Problem 5 Unstructured Processing

It has been commonly recognized that structured data are those that can be represented with finite number of rules and can be processed within acceptable time. Otherwise, the data are unstructured (some of them are also called semi-structured), which are difficulty to process (for example, thousands of images or text files). The main challenge of processing unstructured data is that they are multi-sourced and heterogeneous. In most of cases, the understanding of the data is cognition dependent. In this area, the core open questions are how to build a uniform platform on which different types of unstructured data (e.g., mixture of images, text, video and audio) can be processed simultaneously? How to develop the cognition consistent approaches for unstructured data modeling?

Problem 6 Visualization

Using visual-consistent figures or graphics to exhibit the intrinsic structure and patterns in HD big data is challenge visualization analysis. This requires building a basic tool for human-machine interface and expanding applications. For example, by using feature extraction, a HD data space can be transformed into feature space with low dimension (LD), and then by using to visualization techniques, the latter can be turned into visualized space with 2-dimension or 3-dimension. The key concept of judging a good visualization tool is that the end user can easily understand the meaning of big data results without knowing any technical analysis behind. Some current visualization techniques used in showcases, such as The Second Life (http://secondlife.com/) and video games, can be effectively applied to Big data visualization. The core open questions are: is there essential feature extraction of HD data (say, dimension-reduction)? What is structured representation of imaginable thinking? How to construct appropriate visualized space? How to map a problem in feature space (or data space) to a representation problem in visualized space? [31].

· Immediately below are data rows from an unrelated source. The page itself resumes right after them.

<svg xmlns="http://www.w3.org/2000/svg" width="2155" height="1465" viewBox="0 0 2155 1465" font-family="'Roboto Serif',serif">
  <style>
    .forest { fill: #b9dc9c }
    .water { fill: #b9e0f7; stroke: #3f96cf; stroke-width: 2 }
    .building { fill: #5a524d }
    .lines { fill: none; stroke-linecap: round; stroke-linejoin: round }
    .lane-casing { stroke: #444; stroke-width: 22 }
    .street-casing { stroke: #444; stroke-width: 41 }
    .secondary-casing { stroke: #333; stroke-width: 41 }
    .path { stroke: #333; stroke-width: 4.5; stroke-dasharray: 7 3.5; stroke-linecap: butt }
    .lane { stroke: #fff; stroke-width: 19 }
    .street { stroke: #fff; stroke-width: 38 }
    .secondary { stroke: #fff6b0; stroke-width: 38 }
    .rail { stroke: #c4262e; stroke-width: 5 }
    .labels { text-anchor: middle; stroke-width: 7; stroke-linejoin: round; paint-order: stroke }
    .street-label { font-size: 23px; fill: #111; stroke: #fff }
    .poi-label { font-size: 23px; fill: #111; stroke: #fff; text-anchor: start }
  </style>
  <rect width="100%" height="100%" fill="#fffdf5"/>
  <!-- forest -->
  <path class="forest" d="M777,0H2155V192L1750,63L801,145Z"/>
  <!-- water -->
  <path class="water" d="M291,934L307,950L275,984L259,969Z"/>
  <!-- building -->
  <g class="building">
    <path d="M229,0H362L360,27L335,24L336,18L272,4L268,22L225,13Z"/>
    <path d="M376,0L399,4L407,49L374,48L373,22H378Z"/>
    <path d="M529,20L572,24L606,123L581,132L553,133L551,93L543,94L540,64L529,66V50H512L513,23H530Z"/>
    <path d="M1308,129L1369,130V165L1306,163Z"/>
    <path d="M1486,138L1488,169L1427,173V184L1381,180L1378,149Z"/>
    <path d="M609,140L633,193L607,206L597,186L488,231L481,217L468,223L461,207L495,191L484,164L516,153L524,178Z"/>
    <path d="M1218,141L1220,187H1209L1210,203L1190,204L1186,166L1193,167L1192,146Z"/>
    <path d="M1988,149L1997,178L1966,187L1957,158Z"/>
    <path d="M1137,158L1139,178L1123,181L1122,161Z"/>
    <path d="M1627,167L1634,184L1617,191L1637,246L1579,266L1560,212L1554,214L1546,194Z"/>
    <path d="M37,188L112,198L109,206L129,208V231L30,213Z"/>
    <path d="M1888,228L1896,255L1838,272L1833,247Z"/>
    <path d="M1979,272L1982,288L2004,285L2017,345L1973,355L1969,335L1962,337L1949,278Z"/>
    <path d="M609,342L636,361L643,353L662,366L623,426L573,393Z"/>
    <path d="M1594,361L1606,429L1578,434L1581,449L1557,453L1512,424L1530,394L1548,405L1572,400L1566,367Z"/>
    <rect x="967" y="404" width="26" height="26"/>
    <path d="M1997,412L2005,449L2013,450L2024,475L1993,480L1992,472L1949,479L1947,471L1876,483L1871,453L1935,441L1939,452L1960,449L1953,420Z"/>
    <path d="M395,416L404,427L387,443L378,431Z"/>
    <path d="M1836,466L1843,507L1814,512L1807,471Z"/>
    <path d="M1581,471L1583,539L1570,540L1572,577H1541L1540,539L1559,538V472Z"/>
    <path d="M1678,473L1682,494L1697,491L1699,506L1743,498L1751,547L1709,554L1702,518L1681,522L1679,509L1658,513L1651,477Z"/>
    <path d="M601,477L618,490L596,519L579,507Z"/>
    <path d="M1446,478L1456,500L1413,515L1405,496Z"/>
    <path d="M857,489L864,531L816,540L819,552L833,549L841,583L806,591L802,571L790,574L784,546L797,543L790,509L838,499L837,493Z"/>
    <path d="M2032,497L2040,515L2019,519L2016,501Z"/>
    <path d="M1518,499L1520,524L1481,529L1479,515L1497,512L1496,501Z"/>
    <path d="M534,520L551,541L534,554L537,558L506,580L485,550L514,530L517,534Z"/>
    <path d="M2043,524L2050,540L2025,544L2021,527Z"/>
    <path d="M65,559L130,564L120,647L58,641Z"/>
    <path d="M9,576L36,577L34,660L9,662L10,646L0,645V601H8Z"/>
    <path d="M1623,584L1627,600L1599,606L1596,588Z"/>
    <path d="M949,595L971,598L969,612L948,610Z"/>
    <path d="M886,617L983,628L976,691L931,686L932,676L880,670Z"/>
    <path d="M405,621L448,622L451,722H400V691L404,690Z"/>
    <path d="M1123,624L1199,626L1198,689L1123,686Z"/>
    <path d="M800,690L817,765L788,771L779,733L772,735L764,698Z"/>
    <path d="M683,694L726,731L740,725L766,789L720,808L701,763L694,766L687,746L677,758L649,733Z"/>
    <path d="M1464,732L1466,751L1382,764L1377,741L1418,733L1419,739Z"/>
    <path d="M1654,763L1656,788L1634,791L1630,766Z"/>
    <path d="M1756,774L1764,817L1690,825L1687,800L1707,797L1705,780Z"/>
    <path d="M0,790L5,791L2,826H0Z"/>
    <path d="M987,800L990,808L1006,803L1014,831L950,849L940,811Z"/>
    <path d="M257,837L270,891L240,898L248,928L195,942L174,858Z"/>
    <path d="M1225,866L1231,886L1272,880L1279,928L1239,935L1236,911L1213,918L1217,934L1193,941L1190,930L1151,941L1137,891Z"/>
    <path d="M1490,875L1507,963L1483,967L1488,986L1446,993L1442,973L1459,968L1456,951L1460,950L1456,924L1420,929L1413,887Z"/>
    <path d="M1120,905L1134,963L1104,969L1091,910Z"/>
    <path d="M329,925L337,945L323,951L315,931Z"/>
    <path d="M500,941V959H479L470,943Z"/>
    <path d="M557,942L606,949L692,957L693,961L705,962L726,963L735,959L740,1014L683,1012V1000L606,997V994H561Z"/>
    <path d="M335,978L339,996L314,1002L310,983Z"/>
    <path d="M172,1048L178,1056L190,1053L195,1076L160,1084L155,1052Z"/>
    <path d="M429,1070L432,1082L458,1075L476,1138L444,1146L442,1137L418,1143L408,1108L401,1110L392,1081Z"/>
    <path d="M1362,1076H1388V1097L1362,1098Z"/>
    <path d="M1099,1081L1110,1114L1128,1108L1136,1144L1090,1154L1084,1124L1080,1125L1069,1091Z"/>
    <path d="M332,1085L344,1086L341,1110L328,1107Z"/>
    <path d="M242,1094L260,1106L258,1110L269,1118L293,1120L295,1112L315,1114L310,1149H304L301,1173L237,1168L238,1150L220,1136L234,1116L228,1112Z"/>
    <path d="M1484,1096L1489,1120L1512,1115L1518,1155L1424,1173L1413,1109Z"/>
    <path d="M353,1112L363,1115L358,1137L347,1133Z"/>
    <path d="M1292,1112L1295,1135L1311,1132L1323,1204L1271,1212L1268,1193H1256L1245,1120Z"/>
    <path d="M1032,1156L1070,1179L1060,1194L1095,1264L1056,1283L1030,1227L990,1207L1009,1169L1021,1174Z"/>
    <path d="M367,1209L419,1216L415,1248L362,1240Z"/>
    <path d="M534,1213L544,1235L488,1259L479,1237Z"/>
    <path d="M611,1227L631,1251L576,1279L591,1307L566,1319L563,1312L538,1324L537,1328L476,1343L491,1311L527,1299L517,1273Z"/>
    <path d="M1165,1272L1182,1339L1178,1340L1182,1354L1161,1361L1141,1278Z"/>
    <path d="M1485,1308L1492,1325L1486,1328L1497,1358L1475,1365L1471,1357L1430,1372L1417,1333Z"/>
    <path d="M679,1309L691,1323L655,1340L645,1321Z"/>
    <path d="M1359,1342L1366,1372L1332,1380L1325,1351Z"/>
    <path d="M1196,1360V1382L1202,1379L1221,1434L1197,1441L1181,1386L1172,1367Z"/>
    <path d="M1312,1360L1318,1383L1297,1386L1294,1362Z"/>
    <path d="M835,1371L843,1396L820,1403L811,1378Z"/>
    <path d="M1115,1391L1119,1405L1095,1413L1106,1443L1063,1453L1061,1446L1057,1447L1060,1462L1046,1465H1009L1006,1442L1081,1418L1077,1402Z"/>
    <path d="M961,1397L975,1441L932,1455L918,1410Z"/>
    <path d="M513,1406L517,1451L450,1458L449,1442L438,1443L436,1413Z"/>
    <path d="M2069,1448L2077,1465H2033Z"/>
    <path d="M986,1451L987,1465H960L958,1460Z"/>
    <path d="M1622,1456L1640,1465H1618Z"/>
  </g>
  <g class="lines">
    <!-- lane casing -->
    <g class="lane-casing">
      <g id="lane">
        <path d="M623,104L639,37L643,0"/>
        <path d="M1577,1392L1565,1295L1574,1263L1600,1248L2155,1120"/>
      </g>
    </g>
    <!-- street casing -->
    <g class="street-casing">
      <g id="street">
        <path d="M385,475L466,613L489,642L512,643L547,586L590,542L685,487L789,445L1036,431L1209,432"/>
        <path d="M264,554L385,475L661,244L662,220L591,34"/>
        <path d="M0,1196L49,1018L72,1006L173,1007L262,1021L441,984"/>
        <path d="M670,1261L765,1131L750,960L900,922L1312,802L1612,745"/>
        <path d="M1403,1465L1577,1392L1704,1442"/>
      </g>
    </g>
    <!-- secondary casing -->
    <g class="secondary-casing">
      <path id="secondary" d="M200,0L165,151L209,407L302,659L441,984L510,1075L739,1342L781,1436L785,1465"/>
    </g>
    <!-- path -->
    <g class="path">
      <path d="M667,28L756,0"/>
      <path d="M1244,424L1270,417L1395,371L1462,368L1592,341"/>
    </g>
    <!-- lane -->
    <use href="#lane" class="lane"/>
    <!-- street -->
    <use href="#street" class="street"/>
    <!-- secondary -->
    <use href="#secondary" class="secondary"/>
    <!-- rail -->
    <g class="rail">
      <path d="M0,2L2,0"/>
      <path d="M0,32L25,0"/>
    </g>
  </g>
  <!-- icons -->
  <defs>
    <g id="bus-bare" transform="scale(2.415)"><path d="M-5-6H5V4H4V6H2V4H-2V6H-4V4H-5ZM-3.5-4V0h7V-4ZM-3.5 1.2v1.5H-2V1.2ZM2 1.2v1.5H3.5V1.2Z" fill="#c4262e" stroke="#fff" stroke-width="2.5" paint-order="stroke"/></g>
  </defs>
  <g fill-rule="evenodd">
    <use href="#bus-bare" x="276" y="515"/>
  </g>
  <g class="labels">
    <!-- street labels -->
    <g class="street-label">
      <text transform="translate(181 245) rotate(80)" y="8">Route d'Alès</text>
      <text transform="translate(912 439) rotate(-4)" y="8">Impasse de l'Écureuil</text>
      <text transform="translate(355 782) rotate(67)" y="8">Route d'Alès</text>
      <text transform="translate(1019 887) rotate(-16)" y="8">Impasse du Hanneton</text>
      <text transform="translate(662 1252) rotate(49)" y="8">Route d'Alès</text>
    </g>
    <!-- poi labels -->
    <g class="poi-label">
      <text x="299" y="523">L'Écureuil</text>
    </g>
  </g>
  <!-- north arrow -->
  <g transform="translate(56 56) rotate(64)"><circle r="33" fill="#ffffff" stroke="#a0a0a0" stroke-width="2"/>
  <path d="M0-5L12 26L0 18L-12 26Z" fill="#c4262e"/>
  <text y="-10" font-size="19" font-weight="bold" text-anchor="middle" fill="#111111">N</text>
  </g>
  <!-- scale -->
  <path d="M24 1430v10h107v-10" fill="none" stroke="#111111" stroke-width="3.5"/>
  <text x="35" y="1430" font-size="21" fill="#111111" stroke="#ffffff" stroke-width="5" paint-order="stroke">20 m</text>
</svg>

Big data analytics is still a very pre-mature field at this point. Fundamentally speaking, in order to conduct an applicable big data analysis, one should think about how to design big data analytic algorithm structure. Here are some ideas open to be discussed. First, a big data analytic algorithm should be an algorithm that can process and analyze big data under available computational resource and complete in a reasonable time. The big data can be handled by it has at least one of following characteristics: large-size, heterogeneous, distributed, multi-sources, data steam, high-dimension, and high-uncertainty. The algorithm can be performed at appropriate degree of time, storage and communication complexity. It also has some unique properties, such as highly fault toleration, solution integration and assembled capability. Second, the key ideas of designing a big data analytic algorithm could include maintaining the proper ratio of data sample and population; simple modeling and simple procedure; inferior preciseness, complex inherence and theory based. Finally, in addition to well-known statistics or data mining methods, other computational methods, such as set-based processing, stochastic computing, online computing, distributed/parallel computing, cloud computing may be employed to construct a high-efficient big data analytic algorithm. These concepts and discussions about big data and big data analytics have been implemented in the following chapters of this book.

Looking around the world, big data development is just at the beginning. Big data is treasure created by the people and should be used to benefit the people. Even the precise meaning of big data analytics is not clear yet, the data scientists and engineers should figure out the fundamental issues of big data which may lead a context of data science. The advancement of data science will provide more theoretical findings and creative or innovative techniques to support the big data development into the future.